Alec Hathaway, a K-State undergraduate student, brings together the Manhattan community for Women Build
Creating a more diverse and inclusive community can start with one person and one idea. For Alec Hathaway, an undergraduate student in strategic communications, he decided to create an event for the Manhattan Area Habitat for Humanity to empower women to build with Habitat.
“There was an entire untapped demographic within our community that we were overlooking — strong, empowered women,” Alec said. “I wanted to help break the barrier that women felt was keeping them from volunteering for the jobs that are predominantly done by men.”
Thus began the idea of creating a Women Build event in Manhattan. Women Build is an experience through which Habitat for Humanity provides the opportunity for women to take a proactive step in serving their communities. No experience necessary.
Alec Hathaway is also the recipient of the Marjorie J. and Richard L. D. Morse Family and Community Public Policy Scholarship. This scholarship provides funds to support a project that gives a student the experience of working with and in a community setting.
With this scholarship, Alec was able to put together the first Women Build event in Manhattan. “Breaking stigmas is revolutionary work at the state level or worldwide. This campaign has allowed us to reach a new demographic and make them feel welcome and comfortable,” Alec said.
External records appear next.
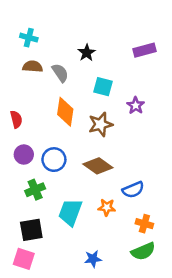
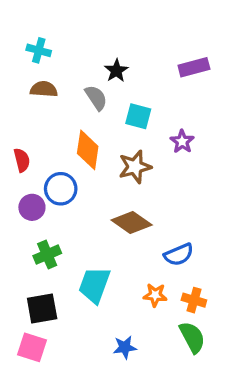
gray semicircle: (60, 73) -> (96, 98), moved
blue circle: (54, 160) -> (61, 189), moved
orange star: (107, 207) -> (155, 295), moved
green semicircle: (143, 251) -> (192, 337), turned -95

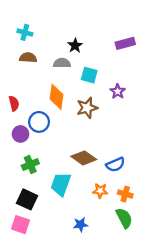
gray semicircle: (96, 98) -> (62, 63), turned -56
brown diamond: (132, 222) -> (84, 158), moved
black square: (42, 309) -> (27, 199), turned 35

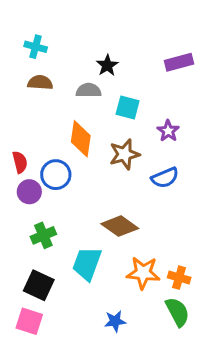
red semicircle: (14, 103) -> (20, 162), moved
blue semicircle: (115, 165) -> (165, 178), moved
orange star: (100, 191) -> (143, 273), size x1.5

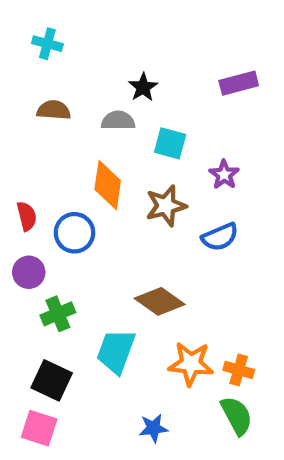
cyan cross: (36, 47) -> (47, 44), moved
purple circle: (29, 192) -> (29, 272), moved

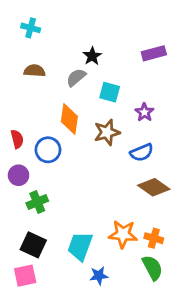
gray semicircle: (118, 121) -> (76, 77), turned -40
brown diamond: (160, 301) -> (154, 187), moved
cyan trapezoid: (116, 351) -> (80, 246), moved
pink square: (39, 428) -> (25, 276), turned -30

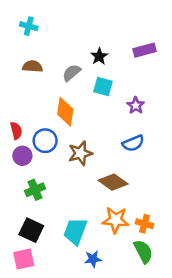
black star: (92, 56) -> (99, 56), moved
brown star: (107, 132) -> (80, 153), moved
purple circle: (19, 175) -> (22, 156), moved
brown diamond: (154, 187) -> (113, 182), moved

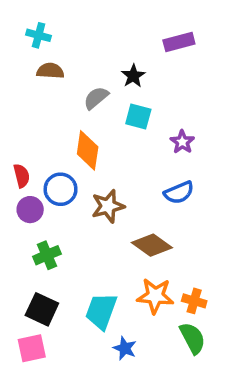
purple rectangle: (145, 50) -> (179, 42), moved
brown semicircle: (33, 66) -> (50, 71), moved
blue star: (93, 259) -> (125, 348), turned 30

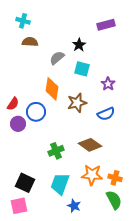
red semicircle: (22, 176) -> (13, 104), turned 48
brown star: (108, 206) -> (77, 103), moved
green cross: (47, 255) -> (56, 151), moved

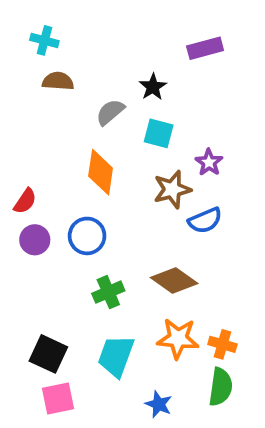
brown star: (77, 103) -> (172, 189), moved
blue circle: (36, 112) -> (87, 236), moved
green semicircle: (114, 200) -> (221, 387), turned 36
pink square: (19, 206) -> (58, 398), moved
blue star: (74, 206) -> (159, 404), moved

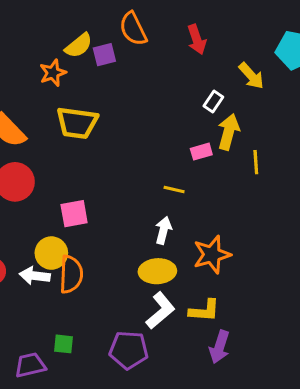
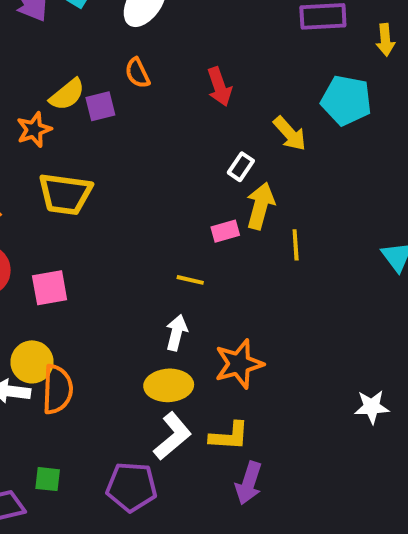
orange semicircle: (133, 29) -> (137, 73), size x0.7
pink square: (74, 214) -> (50, 288), moved

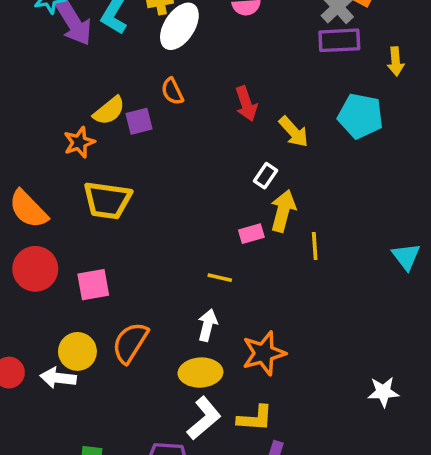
yellow arrow: (290, 134) -> (294, 132), moved
orange semicircle: (57, 389) -> (130, 343), moved, turned -150

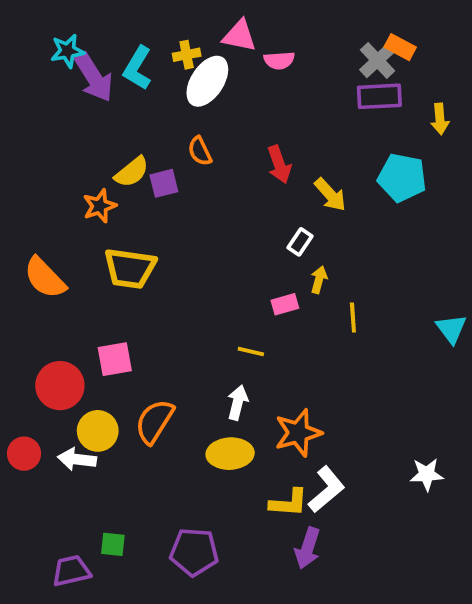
yellow arrow: (283, 211) -> (319, 280), size x0.6
red circle: (35, 269) -> (60, 386), moved
white L-shape: (204, 418) -> (326, 490), moved

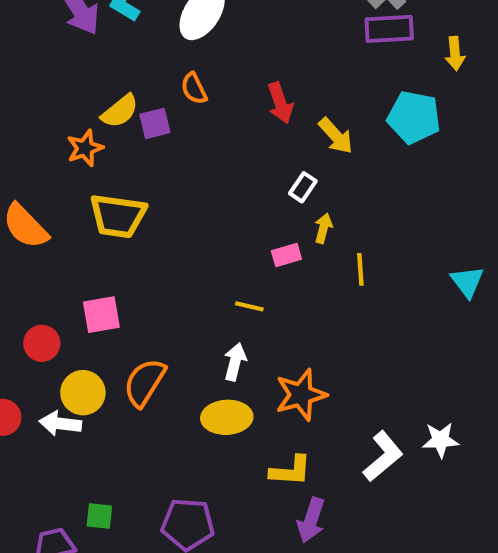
red circle: (60, 386) -> (42, 343), size x0.7
white L-shape: (326, 490) -> (383, 456), moved

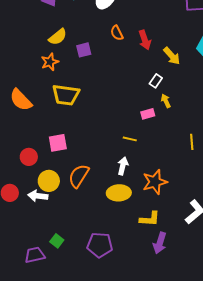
orange semicircle: (194, 89) -> (117, 33), moved
yellow semicircle: (120, 111) -> (58, 37), moved
yellow arrow: (323, 228) -> (166, 101), turned -40
yellow line: (360, 269) -> (192, 142), moved
green square: (99, 516) -> (57, 241), turned 32

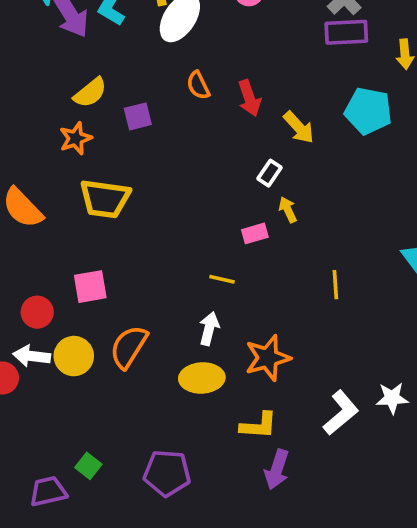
white arrow: (38, 196) -> (32, 356), moved

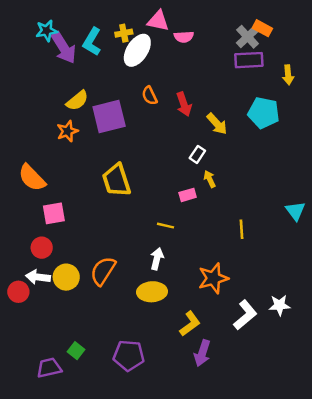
purple square: (138, 116) -> (109, 116), size x1.8
yellow trapezoid: (105, 199) -> (116, 180), moved, turned 64
pink square: (90, 287) -> (54, 213), moved
orange star: (268, 358) -> (213, 278), moved
yellow L-shape: (259, 426) -> (190, 324), turned -40

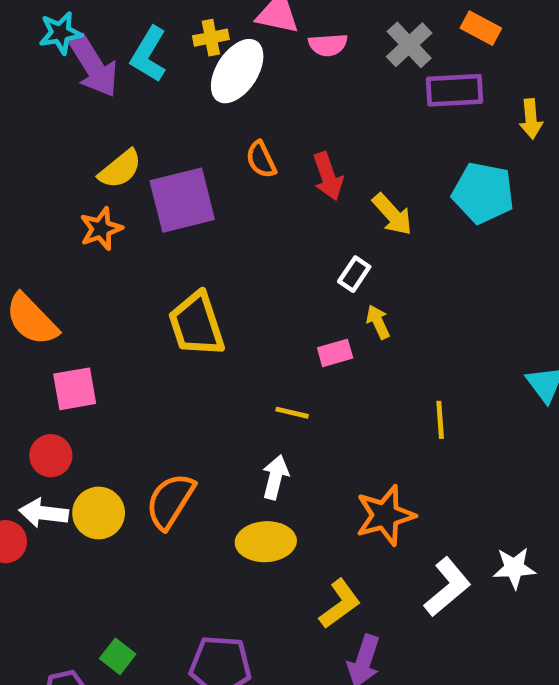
gray cross: (248, 37) -> (409, 45), moved

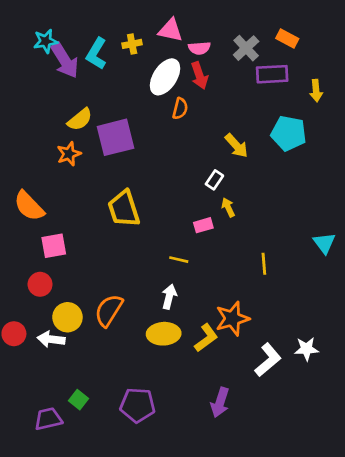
white ellipse: (237, 71) -> (165, 77), moved
orange semicircle: (261, 159) -> (180, 108), moved, turned -140
red arrow: (328, 176) -> (199, 76), moved
white arrow: (44, 513) -> (51, 339), moved
yellow L-shape: (340, 604) -> (206, 338), moved

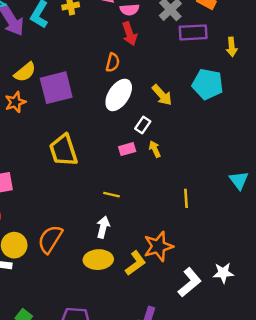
white ellipse: (165, 77) -> (119, 95), moved
pink rectangle: (203, 225) -> (127, 149), moved

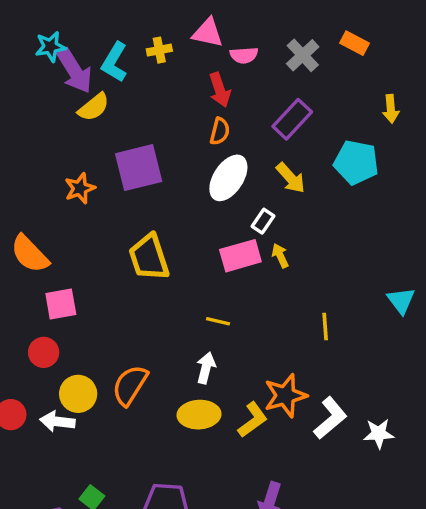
purple rectangle: (193, 32) -> (292, 119), moved, turned -44
red arrow: (130, 34) -> (220, 90), moved
yellow semicircle: (25, 72) -> (94, 107), moved
pink rectangle: (127, 149) -> (240, 256), size x1.6
white L-shape: (190, 282) -> (330, 418), moved

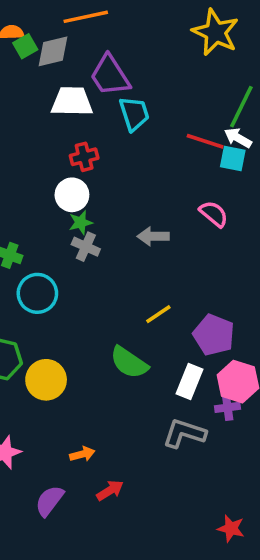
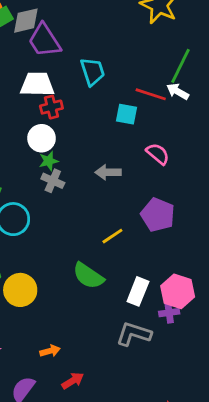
purple trapezoid: (110, 76) -> (44, 40), moved
white trapezoid: (72, 101) -> (37, 84), moved
cyan square: (233, 159) -> (127, 114), moved
purple pentagon: (214, 335) -> (158, 215), moved

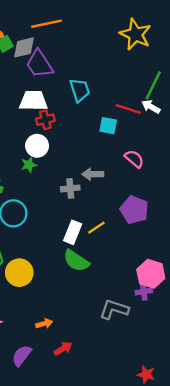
green star: (49, 161) -> (29, 165), moved
gray cross: (53, 181) -> (70, 188), moved, turned -30
white rectangle: (138, 291) -> (73, 232), moved

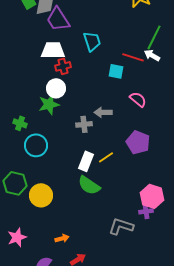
green star: (29, 165) -> (49, 104), size x1.5

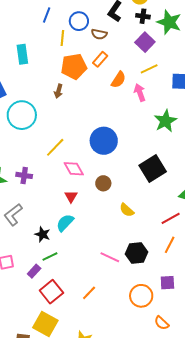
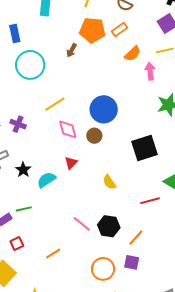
brown circle: (103, 183) -> (94, 136), moved
red triangle: (71, 196) -> (71, 163), moved
black star: (42, 234) -> (23, 170), moved
orange line: (170, 245) -> (136, 238), moved
red square: (51, 292) -> (17, 243), size x0.6

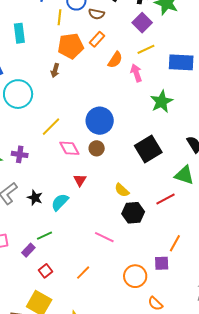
black hexagon: (109, 226) -> (133, 213), moved
orange line: (136, 238) -> (175, 243), moved

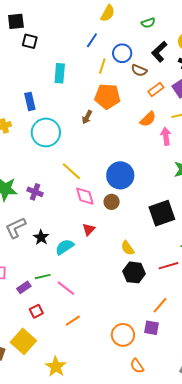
orange rectangle: (97, 39) -> (156, 90), moved
yellow line: (51, 127) -> (71, 171), turned 75
pink line: (104, 237) -> (66, 288), moved
orange line: (175, 243) -> (160, 305), moved

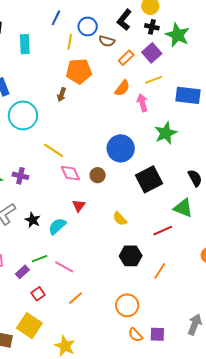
cyan rectangle: (60, 73) -> (25, 44), moved
blue circle: (120, 175) -> (121, 148), moved
black hexagon: (134, 272) -> (131, 256), moved
purple square: (151, 328) -> (157, 334), moved
orange semicircle: (137, 366) -> (135, 335), moved

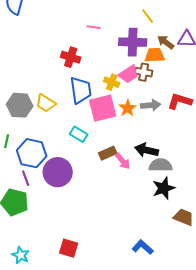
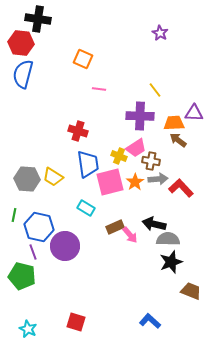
pink line: (94, 27) -> (99, 89), moved
brown arrow: (166, 42) -> (178, 140), moved
orange trapezoid: (155, 55) -> (174, 123), moved
brown cross: (144, 72) -> (151, 161), moved
red L-shape: (180, 101) -> (181, 188), moved, turned 30

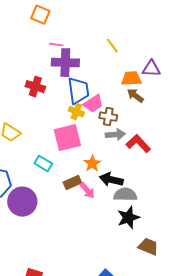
purple cross: (140, 116) -> (65, 63), moved
blue trapezoid: (88, 164) -> (78, 91), moved
orange star: (135, 182) -> (92, 164), moved

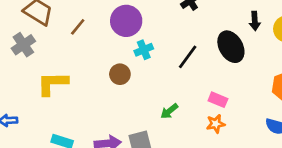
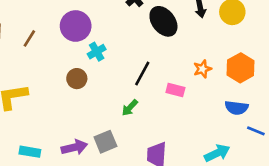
black ellipse: (231, 47) -> (163, 21), moved
black line: (188, 57) -> (142, 73), moved
orange star: (216, 124) -> (202, 69), moved

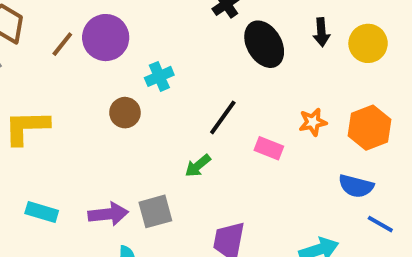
purple circle: (76, 26) -> (106, 38), moved

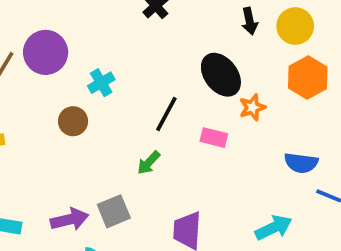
black ellipse: (264, 44) -> (221, 75), moved
orange hexagon: (369, 128) -> (308, 78), moved

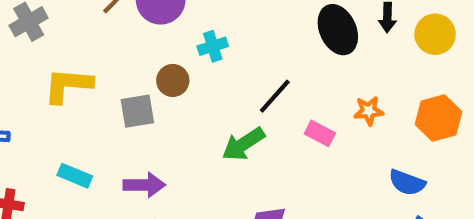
black ellipse: (221, 75) -> (338, 30), moved
orange hexagon: (308, 78) -> (438, 118), moved
green arrow: (149, 163) -> (243, 144), size x1.5
gray square: (114, 211) -> (137, 111), moved

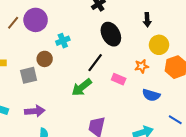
black ellipse: (338, 30) -> (111, 34), moved
yellow circle: (435, 34) -> (159, 45), moved
blue semicircle: (407, 183) -> (151, 95), moved

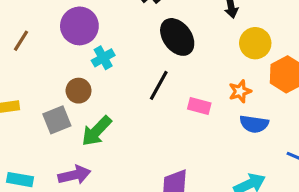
purple circle: (36, 20) -> (79, 26), moved
orange star: (142, 66) -> (240, 91), moved
green arrow: (82, 87) -> (97, 131), moved

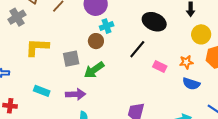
black ellipse: (177, 37) -> (154, 22), turned -40
brown circle: (79, 91) -> (96, 41), moved

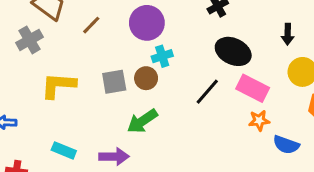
gray square: (71, 59) -> (114, 82), moved
orange star: (186, 62) -> (259, 120), moved
pink rectangle: (160, 66) -> (253, 88), moved, size x1.5

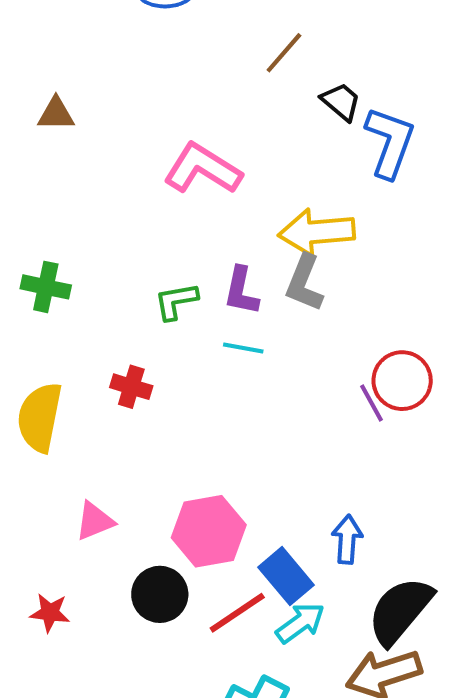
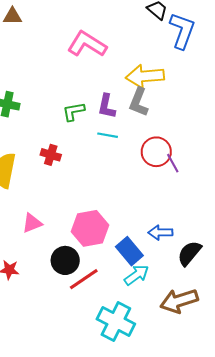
red circle: (402, 381) -> (156, 152), moved
blue arrow: (347, 539) -> (160, 232), turned -95
black semicircle: (400, 611) -> (189, 253), moved, size x0.7
red line: (237, 613) -> (84, 279), moved

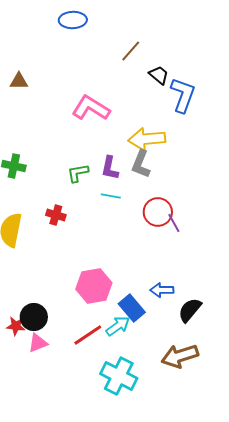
pink triangle: (32, 223) -> (38, 343), moved
black circle: (65, 260) -> (34, 317), moved
cyan arrow: (137, 275) -> (118, 326), moved

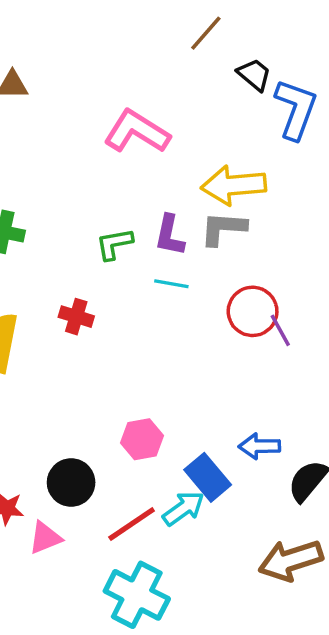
gray L-shape: (141, 164) -> (223, 228), turned 72
pink hexagon: (94, 286) -> (142, 439), size x0.7
black circle: (34, 317) -> (71, 482), moved
cyan cross: (119, 376) -> (137, 595), moved

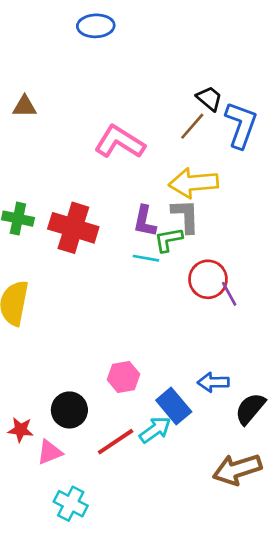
brown line: (206, 33) -> (192, 126), moved
gray L-shape: (223, 228) -> (186, 216), turned 84
green L-shape: (114, 244) -> (168, 240), moved
red cross: (76, 317) -> (73, 228), moved, size x1.8
cyan cross: (137, 595) -> (71, 504), moved, size x0.7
Using the knowledge from his classes at Kansas State University allowed Alec to understand and implement his skills in a real-life scenario. “Campaign cultivation is an example of what I will be doing within my profession, so it was amazing to see it all play out,” Alec said.
Alec’s main focus during this campaign was all the work put into an event before it happens. Alongside another intern, Alec and the team were in charge of breaking down the overall goals for the event, getting all the donors and sponsorships secured, as well as handling the social media messages sent.
The day of the event, the focus was on the participants and volunteers and making sure they were taken care of, including food, beverages and gift bags. “I got to see exactly what it is like to do hands-on work for a nonprofit organization, which is something I plan to continue to do in the future,” said Alec.
On May 8-11, dozens of volunteers showed up at several different locations across Manhattan for the sold-out Women Build event. “We were so pleasantly surprised by the turnout and the amount of community engagement toward this cause,” Alec said. “The Manhattan Area Habitat for Humanity will continue the Women Build events in years to come, hoping for a greater turn out every year!”
Alec understands that this event was not only important for him and his goals, but for the goals of Habitat for Humanity and the Manhattan community. “This experience gave me the opportunity to help broaden Habitat’s reach, while opening doors for women who have abilities and desires to help this amazing organization.”
With the help of the Morse Family scholarship, Alec was able to spread his power as an individual and push the community toward a more inclusive environment for people seeking to help out, which was one of Alec’s main goals. “We need to continuously talk about and work toward having a more diverse system in which everyone feels welcome and accepted,” said Alec.